## REQUIRED WORK
From the data below, return the exact lines starting at the line containing "<pragma_> cc run" and ending at the line containing "Alternatively, you may", both included, and nothing else.

*** Opening DATA SUPPLIED ***

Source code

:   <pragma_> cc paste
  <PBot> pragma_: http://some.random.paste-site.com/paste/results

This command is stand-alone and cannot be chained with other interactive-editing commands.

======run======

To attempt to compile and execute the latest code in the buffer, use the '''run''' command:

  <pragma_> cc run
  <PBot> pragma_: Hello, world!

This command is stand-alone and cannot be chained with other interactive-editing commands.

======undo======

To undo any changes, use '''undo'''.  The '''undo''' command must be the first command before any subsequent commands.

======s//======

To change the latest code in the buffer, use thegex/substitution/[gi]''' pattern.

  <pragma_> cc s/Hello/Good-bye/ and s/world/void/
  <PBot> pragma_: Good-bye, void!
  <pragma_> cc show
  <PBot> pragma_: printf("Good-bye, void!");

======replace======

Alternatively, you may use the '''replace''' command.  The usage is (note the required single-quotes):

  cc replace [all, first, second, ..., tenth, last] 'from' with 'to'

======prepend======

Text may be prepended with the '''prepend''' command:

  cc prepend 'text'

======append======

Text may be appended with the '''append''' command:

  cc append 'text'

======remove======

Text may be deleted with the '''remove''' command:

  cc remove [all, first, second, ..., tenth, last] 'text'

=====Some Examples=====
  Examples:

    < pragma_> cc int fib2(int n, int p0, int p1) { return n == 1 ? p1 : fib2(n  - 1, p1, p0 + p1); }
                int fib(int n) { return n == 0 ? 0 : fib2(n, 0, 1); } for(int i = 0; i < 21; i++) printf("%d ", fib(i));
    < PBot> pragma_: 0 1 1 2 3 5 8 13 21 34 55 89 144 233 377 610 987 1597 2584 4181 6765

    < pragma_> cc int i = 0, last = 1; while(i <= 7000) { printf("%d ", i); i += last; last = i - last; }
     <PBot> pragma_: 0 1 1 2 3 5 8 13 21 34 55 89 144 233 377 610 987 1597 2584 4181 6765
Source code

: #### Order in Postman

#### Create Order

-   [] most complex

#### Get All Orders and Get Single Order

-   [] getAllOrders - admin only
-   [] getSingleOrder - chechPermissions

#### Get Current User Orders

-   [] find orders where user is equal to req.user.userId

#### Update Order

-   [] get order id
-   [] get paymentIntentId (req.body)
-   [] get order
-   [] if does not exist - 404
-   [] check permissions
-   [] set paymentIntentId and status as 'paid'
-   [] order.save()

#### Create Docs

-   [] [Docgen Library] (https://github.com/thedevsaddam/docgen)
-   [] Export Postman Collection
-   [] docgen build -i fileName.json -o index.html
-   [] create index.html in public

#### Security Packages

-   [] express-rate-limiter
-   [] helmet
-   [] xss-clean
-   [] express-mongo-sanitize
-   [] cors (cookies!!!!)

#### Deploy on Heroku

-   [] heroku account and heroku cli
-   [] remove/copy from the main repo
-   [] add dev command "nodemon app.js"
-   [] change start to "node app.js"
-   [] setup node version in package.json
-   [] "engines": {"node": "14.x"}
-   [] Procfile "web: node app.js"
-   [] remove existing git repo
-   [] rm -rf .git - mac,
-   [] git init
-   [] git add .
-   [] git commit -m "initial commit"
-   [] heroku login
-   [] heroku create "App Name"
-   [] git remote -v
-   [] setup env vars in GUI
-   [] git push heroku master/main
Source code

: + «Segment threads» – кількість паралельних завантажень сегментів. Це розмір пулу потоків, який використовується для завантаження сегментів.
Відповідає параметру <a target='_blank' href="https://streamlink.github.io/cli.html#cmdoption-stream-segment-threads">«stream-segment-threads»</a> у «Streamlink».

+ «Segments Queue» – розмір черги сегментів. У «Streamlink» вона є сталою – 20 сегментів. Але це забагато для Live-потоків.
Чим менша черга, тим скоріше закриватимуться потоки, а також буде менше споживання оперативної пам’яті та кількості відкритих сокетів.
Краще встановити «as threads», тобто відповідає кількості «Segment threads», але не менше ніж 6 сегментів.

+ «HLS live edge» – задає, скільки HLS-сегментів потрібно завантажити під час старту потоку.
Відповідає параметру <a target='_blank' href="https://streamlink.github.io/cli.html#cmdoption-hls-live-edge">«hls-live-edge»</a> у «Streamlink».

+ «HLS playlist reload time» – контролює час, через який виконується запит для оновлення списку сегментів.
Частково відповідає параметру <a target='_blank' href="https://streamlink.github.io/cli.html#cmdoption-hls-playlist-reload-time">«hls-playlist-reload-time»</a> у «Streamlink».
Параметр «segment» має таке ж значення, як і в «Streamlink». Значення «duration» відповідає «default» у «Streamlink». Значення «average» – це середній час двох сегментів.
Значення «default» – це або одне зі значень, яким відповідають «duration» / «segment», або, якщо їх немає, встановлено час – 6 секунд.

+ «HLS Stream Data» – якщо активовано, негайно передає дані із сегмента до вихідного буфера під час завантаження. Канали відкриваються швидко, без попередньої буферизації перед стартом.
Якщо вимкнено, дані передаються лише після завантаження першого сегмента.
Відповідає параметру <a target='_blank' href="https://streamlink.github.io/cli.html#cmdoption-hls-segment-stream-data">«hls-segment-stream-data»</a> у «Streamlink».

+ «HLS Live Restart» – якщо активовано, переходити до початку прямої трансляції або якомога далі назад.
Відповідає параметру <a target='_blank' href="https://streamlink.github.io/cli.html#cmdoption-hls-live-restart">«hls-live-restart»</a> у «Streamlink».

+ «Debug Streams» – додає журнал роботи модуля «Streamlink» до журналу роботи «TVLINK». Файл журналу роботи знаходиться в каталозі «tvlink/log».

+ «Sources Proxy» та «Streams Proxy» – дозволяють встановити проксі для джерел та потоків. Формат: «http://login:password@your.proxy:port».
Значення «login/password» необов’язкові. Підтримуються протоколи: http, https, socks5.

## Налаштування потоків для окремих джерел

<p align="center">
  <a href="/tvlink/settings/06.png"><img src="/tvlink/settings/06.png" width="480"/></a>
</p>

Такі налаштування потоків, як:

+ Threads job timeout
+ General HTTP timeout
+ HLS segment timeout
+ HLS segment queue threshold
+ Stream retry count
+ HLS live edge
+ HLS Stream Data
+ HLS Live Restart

*** Closing DATA SUPPLIED ***

## FINISHED TASK
  <pragma_> cc run
  <PBot> pragma_: Hello, world!

This command is stand-alone and cannot be chained with other interactive-editing commands.

======undo======

To undo any changes, use '''undo'''.  The '''undo''' command must be the first command before any subsequent commands.

======s//======

To change the latest code in the buffer, use thegex/substitution/[gi]''' pattern.

  <pragma_> cc s/Hello/Good-bye/ and s/world/void/
  <PBot> pragma_: Good-bye, void!
  <pragma_> cc show
  <PBot> pragma_: printf("Good-bye, void!");

======replace======

Alternatively, you may use the '''replace''' command.  The usage is (note the required single-quotes):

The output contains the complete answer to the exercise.